Review by Conor Fynes
2 stars 'The Rights Of Spring' - Sébastien Gramond (4/10)

Here is another album by this prolific French prog rock/jazz artist, that seems to be piggybacking upon the relative success of the prior album 'Always And Forever'. Always a musician that one can expect to reinvent himself on an almost constant basis, Gramond makes less of a clear jump with this one, instead taking one element of the relatively diverse past album and flesh it out into something less over the place. What has resulted is not an album that is stronger than 'Always And Forever', but instead a piece of work that focuses its efforts on the less interesting side of Gramond's work thus far.

That side turns out to be the rather banal classic organ rock Gramond dabbled in earlier works. Sounding a bit like the Doors with far weaker vocals, Gramond hasn't been a big pleaser when it comes to his more rock-based work, but he has shown potential, from an instrumental standpoint. While 'The Rights Of Spring' is certainly the most consistent of the classic rock releases, it feels in many ways like one of the poorer ones, due to a few highly annoying traits the music has.

Firstly should come as no surprise to anyone that has heard early Sébastien Gramond before, but the vocals here have gone back from being mediocre, to being poor again. Gramond is unfortunately not a skilled singer and sings in an off-key yowl that isn't pleasant to lsiten to at all. This is made all the more of a shame due to the great talent that's evident in the way he plays the guitar.
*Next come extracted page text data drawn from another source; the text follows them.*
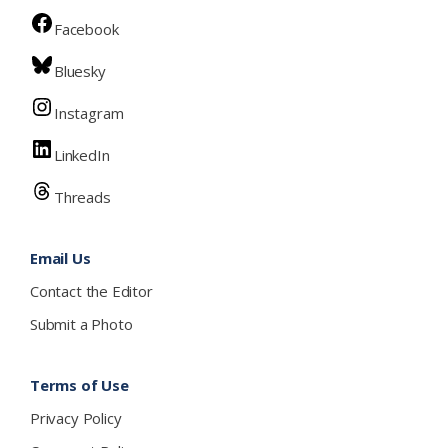
Facebook
Bluesky
Instagram
LinkedIn
Threads
Email Us
Contact the Editor
Submit a Photo
Terms of Use
Privacy Policy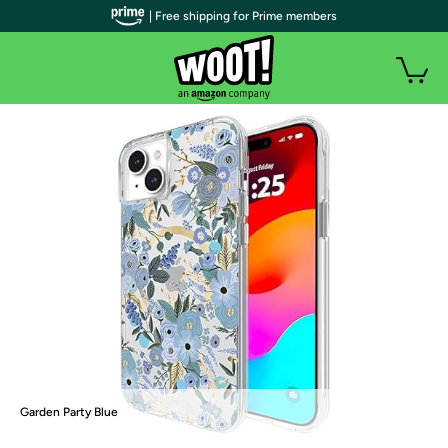
| Free shipping for Prime members
Garden Party Blue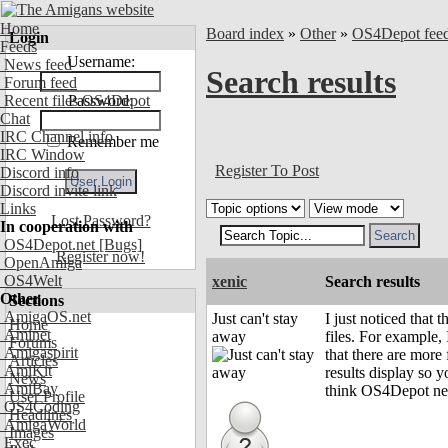
Home
Board index
»
Other
»
OS4Depot fee
Login
Feeds
Username:
News feed
Search results
Forum feed
Recent files OS4Depot
Password:
Chat
IRC Channel info
Remember me
IRC Window
Register To Post
Discord info
Discord invite link
Links
Lost Password?
In cooperation with
OS4Depot.net
[Bugs]
Register now!
OpenAmiga
OS4Welt
xenic
Search results
Other
Sections
AmigaOS.net
Just can't stay
I just noticed that 
Home
Aminet
away
files. For example, 
Forums
Amigaspirit
that there are more
Articles
AmiKit
results display so y
News
AmiBay
think OS4Depot need
User Profile
OS4Coding
Headlines
AmigaWorld
Images
Exec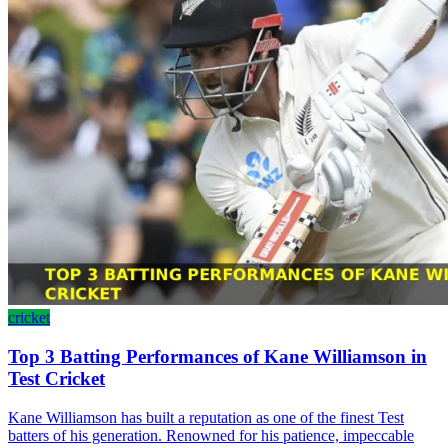
cricket
Top 3 Batting Performances of Kane Williamson in
Test Cricket
Kane Williamson has built a reputation as one of the finest Test
batters of his generation. Renowned for his patience, impeccable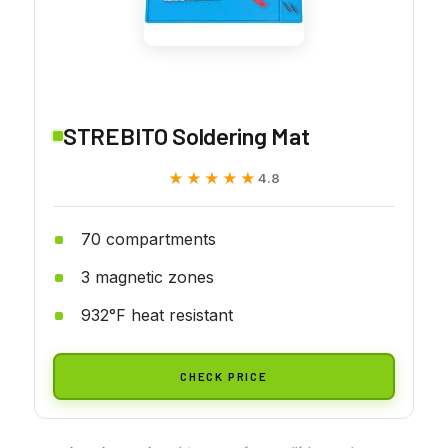
STREBITO Soldering Mat
★★★★★
★★★★★
4.8
70 compartments
3 magnetic zones
932°F heat resistant
CHECK PRICE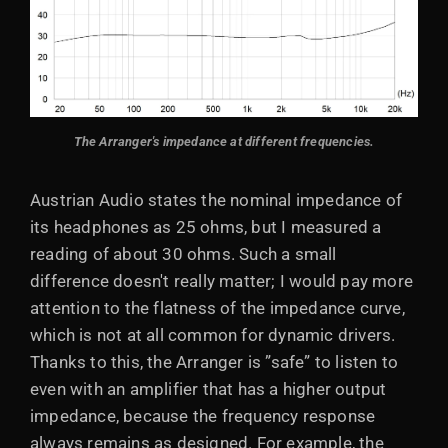
The Arranger's impedance at different frequencies.
Austrian Audio states the nominal impedance of
its headphones as 25 ohms, but I measured a
reading of about 30 ohms. Such a small
difference doesn't really matter; I would pay more
attention to the flatness of the impedance curve,
which is not at all common for dynamic drivers.
Thanks to this, the Arranger is ”safe” to listen to
even with an amplifier that has a higher output
impedance, because the frequency response
always remains as designed. For example, the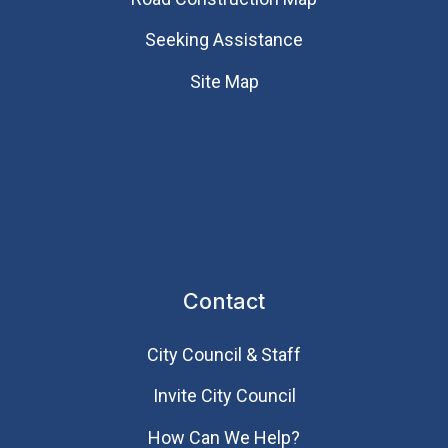
Seeking Assistance
Site Map
Contact
City Council & Staff
Invite City Council
How Can We Help?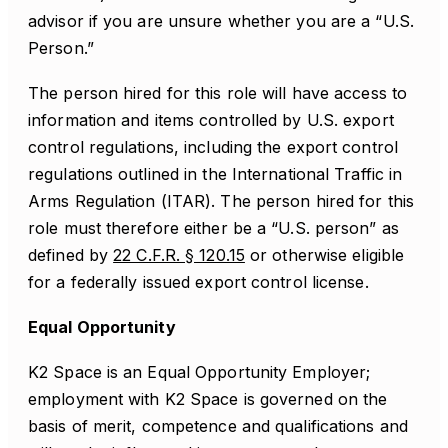
advisor if you are unsure whether you are a “U.S.
Person.”
The person hired for this role will have access to
information and items controlled by U.S. export
control regulations, including the export control
regulations outlined in the International Traffic in
Arms Regulation (ITAR). The person hired for this
role must therefore either be a “U.S. person” as
defined by
22 C.F.R. § 120.15
or otherwise eligible
for a federally issued export control license.
Equal Opportunity
K2 Space is an Equal Opportunity Employer;
employment with K2 Space is governed on the
basis of merit, competence and qualifications and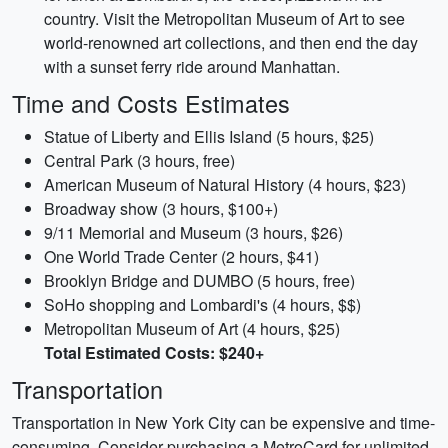
country. Visit the Metropolitan Museum of Art to see
world-renowned art collections, and then end the day
with a sunset ferry ride around Manhattan.
Time and Costs Estimates
Statue of Liberty and Ellis Island (5 hours, $25)
Central Park (3 hours, free)
American Museum of Natural History (4 hours, $23)
Broadway show (3 hours, $100+)
9/11 Memorial and Museum (3 hours, $26)
One World Trade Center (2 hours, $41)
Brooklyn Bridge and DUMBO (5 hours, free)
SoHo shopping and Lombardi's (4 hours, $$)
Metropolitan Museum of Art (4 hours, $25)
Total Estimated Costs: $240+
Transportation
Transportation in New York City can be expensive and time-
consuming. Consider purchasing a MetroCard for unlimited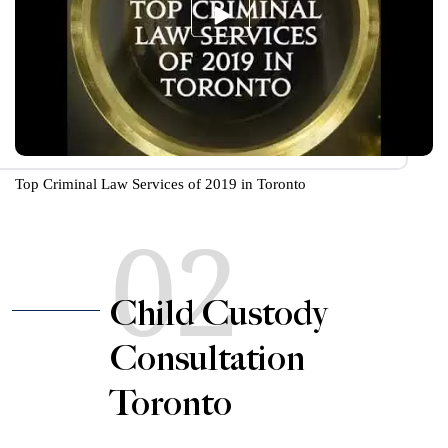
Top Criminal Law Services of 2019 in Toronto
02
Child Custody
Consultation
Toronto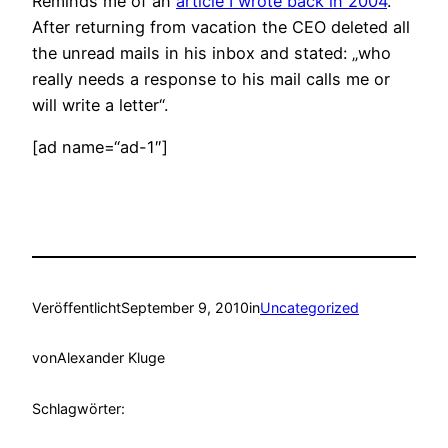
Reminds me of an
article I wrote back in 2004
.
After returning from vacation the CEO deleted all
the unread mails in his inbox and stated: „who
really needs a response to his mail calls me or
will write a letter“.
[ad name=“ad-1″]
Veröffentlicht
September 9, 2010
in
Uncategorized
von
Alexander Kluge
Schlagwörter: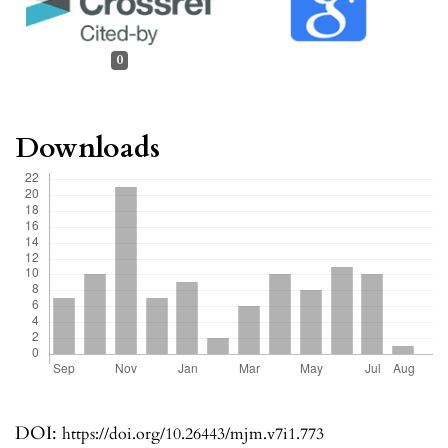
0
Downloads
DOI:
https://doi.org/10.26443/mjm.v7i1.773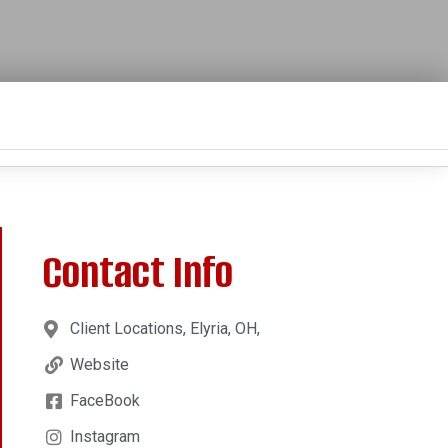
Contact Info
Client Locations, Elyria, OH,
Website
FaceBook
Instagram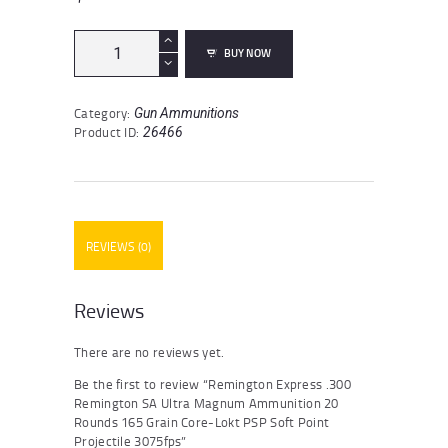
Remington
BUY NOW
Express
.300
Remington
Category:
Gun Ammunitions
SA
Product ID:
26466
Ultra
Magnum
Ammunition
20
Rounds
165
REVIEWS (0)
Grain
Core-
Lokt
PSP
Reviews
Soft
Point
There are no reviews yet.
Projectile
3075fps
Be the first to review “Remington Express .300
quantity
Remington SA Ultra Magnum Ammunition 20
Rounds 165 Grain Core-Lokt PSP Soft Point
Projectile 3075fps”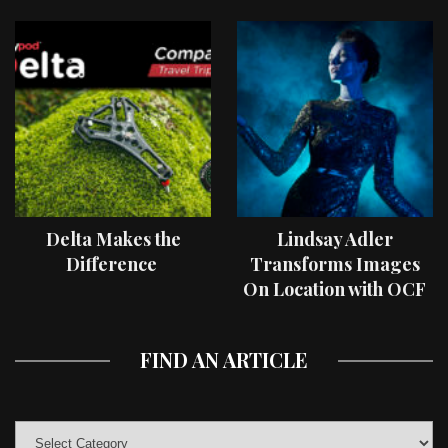
Delta Makes the
Lindsay Adler
Difference
Transforms Images
On Location with OCF
II Light Shaping Tools
FIND AN ARTICLE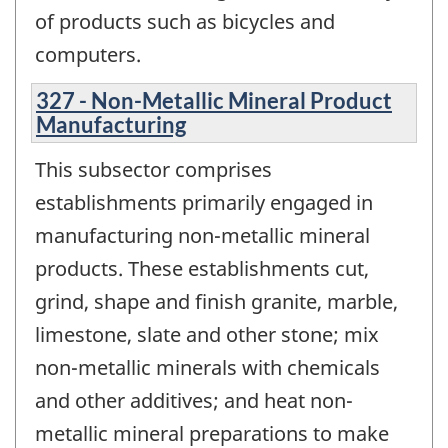
of products such as bicycles and
computers.
327 - Non-Metallic Mineral Product
Manufacturing
This subsector comprises
establishments primarily engaged in
manufacturing non-metallic mineral
products. These establishments cut,
grind, shape and finish granite, marble,
limestone, slate and other stone; mix
non-metallic minerals with chemicals
and other additives; and heat non-
metallic mineral preparations to make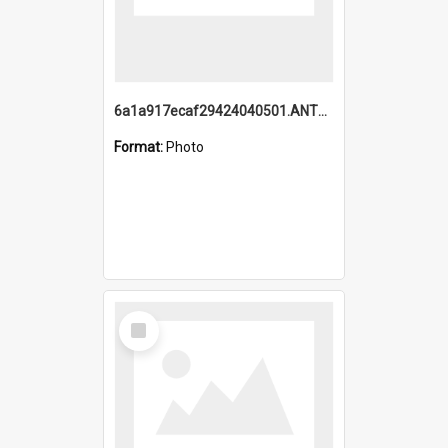
6a1a917ecaf29424040501.ANTZ0215_1.mp4
Format:
Photo
Select
Item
Bearing a stark resemblance in sound to that of a blues player, he really manages to belt out some great solos and technical work throughout the album that is worth an intent listen.

One final remark that makes the album less successful (or more successful, in some proggers' eyes) is the fact that the musical highlight of the album 'Desrever Edalam Tnemetelpmoc' has large sections that sound like a note-for-note reconstruction of King Crimson's famous classic track '21st Century Schizoid Man'. Everything from the grimy guitars to the chord production to the drum fills make the impression highly vivid that Gramond is trying to piggyback on that song's success.

'The Rights Of Spring' unfortunately isn't a bright moment for Gramond, although there's much hope yet for the future.